# Sawing thin clear white soft Maple



## gvwp (Oct 19, 2012)

Sawed a few clear snow white soft Maple logs today into thin stock. Lumber was sawn at 1 1/16", 5/8" and 1/4". Trees were cut down yesterday and milled today to get the maximum snow white color. Lumber will be put into the kiln next week. Lumber will be used for making laminated stock. 

[attachment=12306]
[attachment=12307]
[attachment=12309]
[attachment=12310]
[attachment=12311]
[attachment=12312]
[attachment=12313]
[attachment=12314]


----------



## BarbS (Oct 19, 2012)

That's a nice operation you have set up.
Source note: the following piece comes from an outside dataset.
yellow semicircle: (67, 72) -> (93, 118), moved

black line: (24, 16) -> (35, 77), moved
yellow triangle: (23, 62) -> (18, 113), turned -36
And some fine maple!


----------



## DomInick (Oct 19, 2012)

+1 on the set up. Looks nice and well organized work space.


----------



## Mizer (Oct 19, 2012)

Nice set up! looks very familiar. What do you do about diesel fumes?


----------



## gvwp (Oct 19, 2012)

Mizer said:


> Nice set up! looks very familiar. What do you do about diesel fumes?



Thanks for the comments. I leave the main door open when milling. Can't shut the door and run the sawmill very long. I really want to upgrade to an electric mill but we are a deep country location and 3PH 480V is not available off the pole so we either have to generate it or convert it. Either option is not cheap to do. I have a 3ph converter which runs the blower, moulder, and jump saw but would take a larger setup to run an electric sawmill. :dash2:


----------



## woodtickgreg (Oct 19, 2012)

gvwp said:


> Mizer said:
> 
> 
> > Nice set up! looks very familiar. What do you do about diesel fumes?
> ...


I agree with the nice set up!


----------